• Exercise details: A faithful transcript of every entry is required; pictures do not belong in it.
------ The input ------
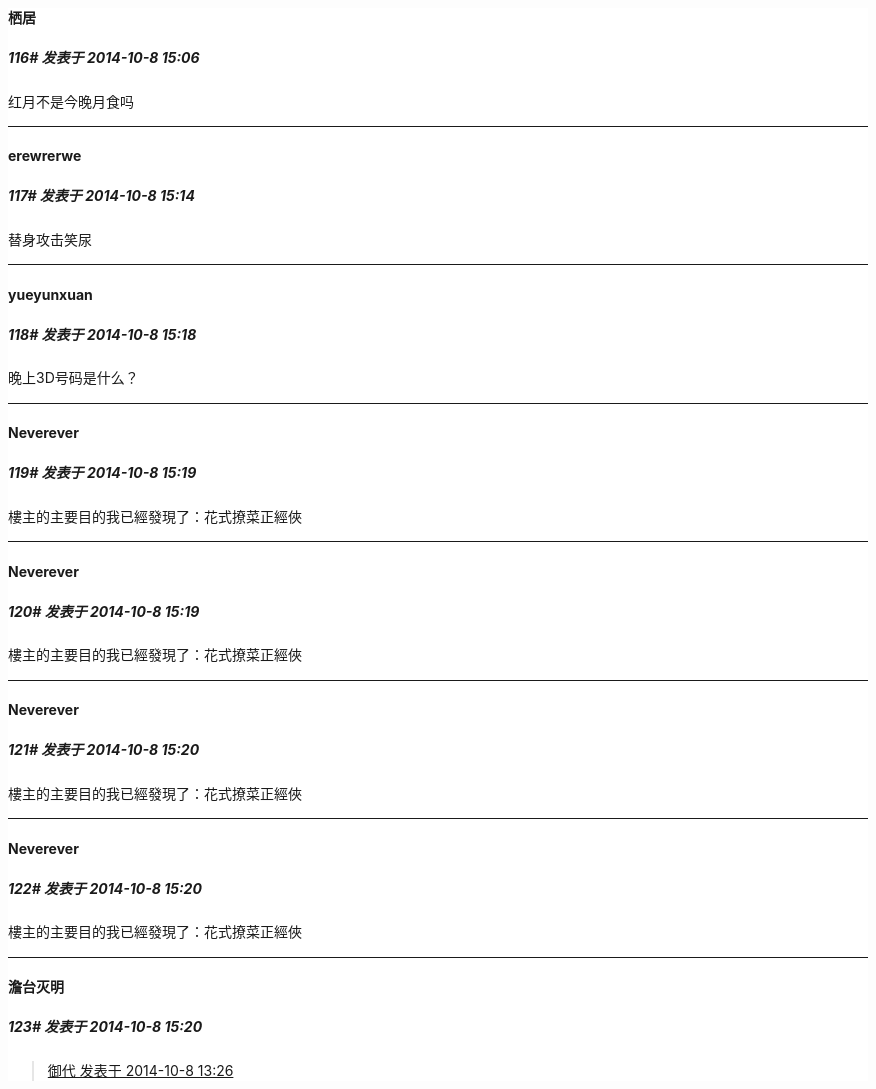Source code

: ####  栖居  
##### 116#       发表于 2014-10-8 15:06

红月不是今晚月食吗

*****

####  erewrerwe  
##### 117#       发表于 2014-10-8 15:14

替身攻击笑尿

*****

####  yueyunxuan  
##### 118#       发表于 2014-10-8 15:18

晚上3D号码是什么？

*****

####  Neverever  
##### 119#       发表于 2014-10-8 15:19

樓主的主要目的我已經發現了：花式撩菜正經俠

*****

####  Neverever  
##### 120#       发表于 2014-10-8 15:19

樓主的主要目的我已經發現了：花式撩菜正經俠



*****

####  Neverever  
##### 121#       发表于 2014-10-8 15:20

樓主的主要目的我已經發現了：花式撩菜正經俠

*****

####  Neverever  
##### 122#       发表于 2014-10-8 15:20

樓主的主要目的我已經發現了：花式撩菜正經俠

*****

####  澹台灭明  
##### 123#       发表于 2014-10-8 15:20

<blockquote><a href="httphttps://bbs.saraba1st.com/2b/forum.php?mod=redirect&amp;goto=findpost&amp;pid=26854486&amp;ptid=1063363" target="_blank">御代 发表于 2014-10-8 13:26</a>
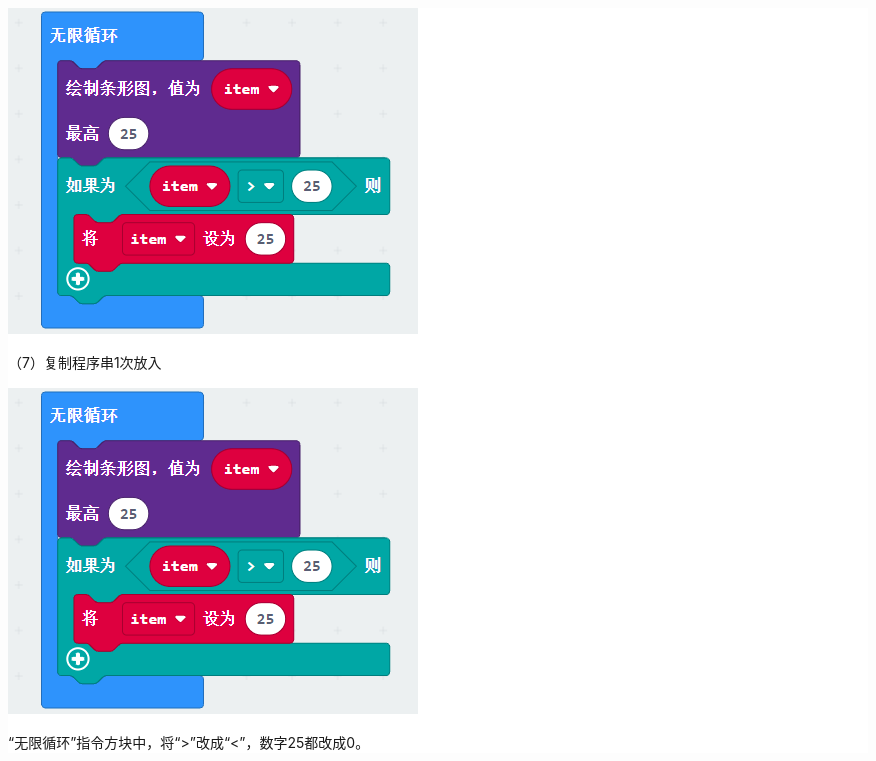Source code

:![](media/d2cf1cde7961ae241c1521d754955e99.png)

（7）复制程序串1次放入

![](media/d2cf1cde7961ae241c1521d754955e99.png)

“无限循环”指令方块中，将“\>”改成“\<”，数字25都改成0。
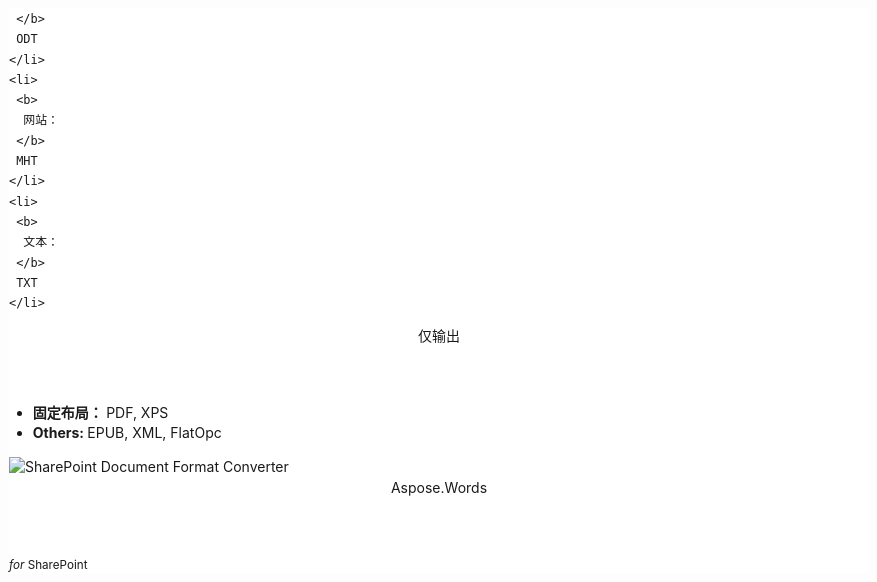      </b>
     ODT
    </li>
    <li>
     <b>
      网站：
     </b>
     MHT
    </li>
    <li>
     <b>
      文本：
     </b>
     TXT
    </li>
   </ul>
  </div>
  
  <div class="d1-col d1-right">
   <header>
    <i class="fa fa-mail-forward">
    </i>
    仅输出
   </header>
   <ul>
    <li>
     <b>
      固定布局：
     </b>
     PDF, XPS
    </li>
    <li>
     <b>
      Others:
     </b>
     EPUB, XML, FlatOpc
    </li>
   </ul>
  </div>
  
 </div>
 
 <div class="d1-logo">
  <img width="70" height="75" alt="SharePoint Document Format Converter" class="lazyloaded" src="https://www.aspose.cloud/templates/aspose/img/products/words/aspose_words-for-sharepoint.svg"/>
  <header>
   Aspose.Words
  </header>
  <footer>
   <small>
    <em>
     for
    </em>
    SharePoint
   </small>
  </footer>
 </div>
------
• Response below:
Source code

: ####  栖居  
##### 116#       发表于 2014-10-8 15:06

红月不是今晚月食吗

*****

####  erewrerwe  
##### 117#       发表于 2014-10-8 15:14

替身攻击笑尿

*****

####  yueyunxuan  
##### 118#       发表于 2014-10-8 15:18

晚上3D号码是什么？

*****

####  Neverever  
##### 119#       发表于 2014-10-8 15:19

樓主的主要目的我已經發現了：花式撩菜正經俠

*****

####  Neverever  
##### 120#       发表于 2014-10-8 15:19

樓主的主要目的我已經發現了：花式撩菜正經俠



*****

####  Neverever  
##### 121#       发表于 2014-10-8 15:20

樓主的主要目的我已經發現了：花式撩菜正經俠

*****

####  Neverever  
##### 122#       发表于 2014-10-8 15:20

樓主的主要目的我已經發現了：花式撩菜正經俠

*****

####  澹台灭明  
##### 123#       发表于 2014-10-8 15:20

<blockquote><a href="httphttps://bbs.saraba1st.com/2b/forum.php?mod=redirect&amp;goto=findpost&amp;pid=26854486&amp;ptid=1063363" target="_blank">御代 发表于 2014-10-8 13:26</a>
Source code

:![](media/d2cf1cde7961ae241c1521d754955e99.png)

（7）复制程序串1次放入

![](media/d2cf1cde7961ae241c1521d754955e99.png)

“无限循环”指令方块中，将“\>”改成“\<”，数字25都改成0。
      </b>
     ODT
    </li>
    <li>
     <b>
      网站：
     </b>
     MHT
    </li>
    <li>
     <b>
      文本：
     </b>
     TXT
    </li>
   </ul>
  </div>
  
  <div class="d1-col d1-right">
   <header>
    <i class="fa fa-mail-forward">
    </i>
    仅输出
   </header>
   <ul>
    <li>
     <b>
      固定布局：
     </b>
     PDF, XPS
    </li>
    <li>
     <b>
      Others:
     </b>
     EPUB, XML, FlatOpc
    </li>
   </ul>
  </div>
  
 </div>
 
 <div class="d1-logo">
  <img width="70" height="75" alt="SharePoint Document Format Converter" class="lazyloaded" src="https://www.aspose.cloud/templates/aspose/img/products/words/aspose_words-for-sharepoint.svg"/>
  <header>
   Aspose.Words
  </header>
  <footer>
   <small>
    <em>
     for
    </em>
    SharePoint
   </small>
  </footer>
 </div>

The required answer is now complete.